Carbone e petrolio giù rispettivamente del 2.5% e del 3.8% dopo le accuse di responsabilità nell'inquinamento delle città cinesi
(Rinnovabili.it) – È polemica in Cina per “Under the dome” (“Sotto la cupola”), il documentario sull’inquinamento atmosferico in Cina dell’ex presentatrice di Cctv, Chai Jing. Il film ha riscosso un successo di pubblico letteralmente immane, con 150 milioni di contatti tra sabato e lunedì. Yoku, l’equivalente cinese di Youtube, è stato preso letteralmente d’assalto dagli utenti che hanno cliccato il video di 100 minuti. La giornalista, nel filmato, accusa anche i due maggiori gruppi del petrolio cinesi, China National Petroleum Corporation (Cnpc) e Sinopec, di aver chiuso in soffitta la responsabilità sociale e avere minacciato un aumento dei prezzi dei prodotti raffinati quando il governo ha chiesto di migliorare la qualità dei carburanti.
La ricaduta pubblica di “Under the dome” ha scosso anche i mercati: nucleare e fotovoltaico hanno visto crescere le proprie quotazioni (record del 30% per Hanergy, che produce pannelli solari a film sottile), mentre carbone e petrolio hanno subìto tonfi non da poco. Il gigante del carbone cinese, Shenhua, ha registrato perdite del 2,5%. In calo del 3,8% PetroChina, l’unità quotata di Cnpc.
I colossi del fossile hanno prontamente replicato, con l’appoggio del governo. La Commissione per la Standardizzazione dell’Industria Petrolifera Cinese ha risposto ieri, data di inizio della Conferenza Consultiva Politica del Popolo Cinese. Per bocca del suo portavoce, Cao Xianghong, ha definito «sbagliata» l’accusa della giornalista, e sostenuto affermato che il settore sta migliorando la qualità dei derivati del petrolio da 15 anni. Anche la stessa Cnpc ha puntato il dito contro il documentario, dichiarando che la ex presentatrice ha confuso gli spettatori dando la colpa dello smog nelle grandi città cinesi ai gas di scarico delle auto invece che alle emissioni di CO2. «Come è possibile – si chiede l’azienda – che le imprese statali cinesi facciano la figura di fuorilegge?».
Il racconto di Chai Jing è la storia della sua presa di coscienza.

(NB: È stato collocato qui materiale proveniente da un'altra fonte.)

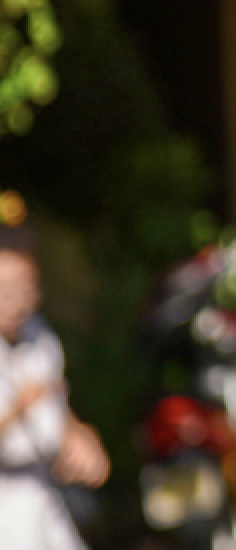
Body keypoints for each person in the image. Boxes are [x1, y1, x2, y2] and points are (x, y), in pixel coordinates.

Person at [0, 219, 110, 550]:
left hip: (45, 493)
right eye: (7, 291)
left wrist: (80, 438)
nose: (18, 302)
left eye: (26, 289)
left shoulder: (39, 335)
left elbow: (57, 407)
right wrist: (19, 408)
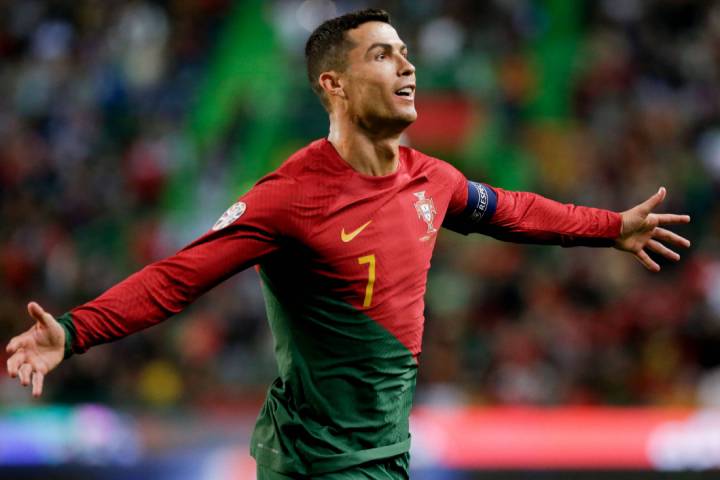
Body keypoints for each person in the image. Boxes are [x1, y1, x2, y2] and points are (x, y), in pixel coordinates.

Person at [5, 8, 691, 480]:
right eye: (383, 55)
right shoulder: (288, 196)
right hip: (315, 463)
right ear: (333, 84)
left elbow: (512, 210)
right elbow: (176, 277)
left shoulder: (433, 179)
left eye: (407, 54)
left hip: (383, 455)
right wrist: (74, 331)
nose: (407, 67)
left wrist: (610, 227)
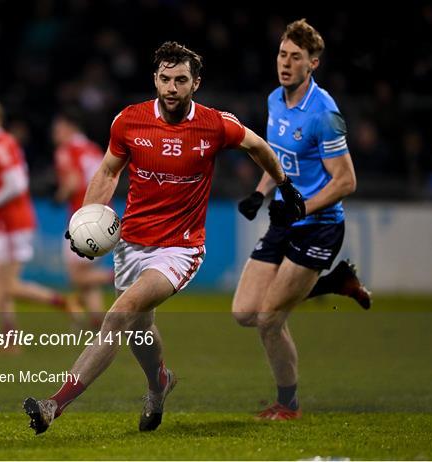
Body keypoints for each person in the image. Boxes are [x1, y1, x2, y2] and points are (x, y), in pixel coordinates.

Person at [23, 41, 305, 434]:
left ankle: (54, 405)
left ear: (196, 83)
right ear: (155, 79)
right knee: (140, 326)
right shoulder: (129, 121)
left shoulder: (215, 124)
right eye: (166, 79)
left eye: (181, 80)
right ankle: (159, 384)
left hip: (180, 247)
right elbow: (107, 173)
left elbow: (258, 145)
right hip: (132, 244)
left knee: (119, 316)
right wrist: (84, 222)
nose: (172, 87)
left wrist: (283, 184)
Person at [233, 19, 372, 421]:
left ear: (313, 63)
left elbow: (346, 180)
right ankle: (336, 282)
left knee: (269, 319)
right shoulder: (276, 99)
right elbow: (277, 159)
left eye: (296, 57)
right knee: (244, 312)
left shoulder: (324, 113)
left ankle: (288, 405)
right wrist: (261, 193)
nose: (286, 63)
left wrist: (300, 207)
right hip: (286, 217)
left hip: (320, 225)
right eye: (282, 54)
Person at [0, 93, 81, 341]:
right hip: (5, 223)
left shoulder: (1, 145)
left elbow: (17, 184)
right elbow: (4, 184)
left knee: (7, 285)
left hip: (15, 223)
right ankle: (10, 337)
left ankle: (64, 303)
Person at [52, 107, 114, 330]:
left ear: (69, 128)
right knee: (86, 274)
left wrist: (59, 196)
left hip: (83, 219)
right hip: (103, 216)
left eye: (58, 128)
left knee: (76, 277)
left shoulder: (67, 150)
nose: (55, 133)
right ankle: (97, 321)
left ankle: (116, 276)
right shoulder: (93, 149)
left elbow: (73, 181)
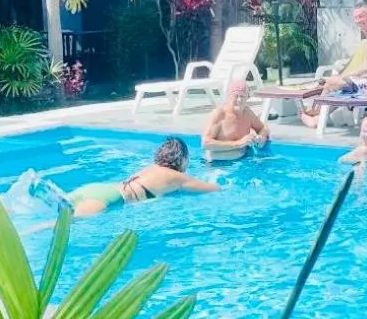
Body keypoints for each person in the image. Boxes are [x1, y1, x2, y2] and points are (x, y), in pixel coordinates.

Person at [301, 3, 367, 129]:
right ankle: (317, 116)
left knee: (333, 84)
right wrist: (344, 75)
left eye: (362, 16)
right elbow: (366, 67)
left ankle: (316, 115)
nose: (358, 20)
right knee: (332, 82)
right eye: (356, 17)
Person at [68, 136, 222, 216]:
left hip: (99, 189)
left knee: (63, 208)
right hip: (112, 198)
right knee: (59, 225)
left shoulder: (150, 169)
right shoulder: (174, 176)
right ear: (182, 159)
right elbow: (214, 189)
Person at [201, 79, 270, 161]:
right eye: (236, 96)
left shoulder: (247, 113)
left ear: (247, 98)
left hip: (242, 161)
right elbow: (206, 143)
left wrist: (261, 137)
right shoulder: (220, 114)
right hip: (217, 165)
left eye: (242, 96)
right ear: (229, 97)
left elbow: (263, 128)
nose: (239, 100)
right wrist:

Da donna non particolarmente interessata all’inquinamento atmosferico, ne ha scoperto gli effetti devastanti quando ha saputo che la bimba che portava in grembo aveva un tumore. A quel punto, il suo mondo è cambiato. La figlia, una volta nata, avrebbe dovuto respirare, mangiare e bere in Cina, e in ciascuna di queste azioni vitali avrebbe introdotto inquinanti nocivi nel suo sistema.
Con queste premesse, Chai Jing ha accusato il governo e le autorità ambientali di debolezza e incapacità di migliorare la qualità della vita dei cinesi, e le aziende di non volersi riconvertire per l’attaccamento ai profitti.
Il ministro dell’Ambiente cinese ha paragonato il filmato al libro che ha dato avvio (era il 1962) al movimento ambientalista occidentale: “Primavera silenziosa”, di Rachel Carson.
Secondo Greenpeace il documentario e il dibattito pubblico che ha generato potrebbero aiutare il ministero dell’Ambiente a trovare le risorse necessarie per implementare una nuova dura legge di tutela ambientale, che imponga sanzioni per gli inquinatori. Ma restano troppe radici marce nella struttura industriale e nel modello economico del Paese. Innanzitutto la forte dipendenza dal carbone, e poi la crescita esponenziale delle automobili, dato che confuta le repliche della Cnpc.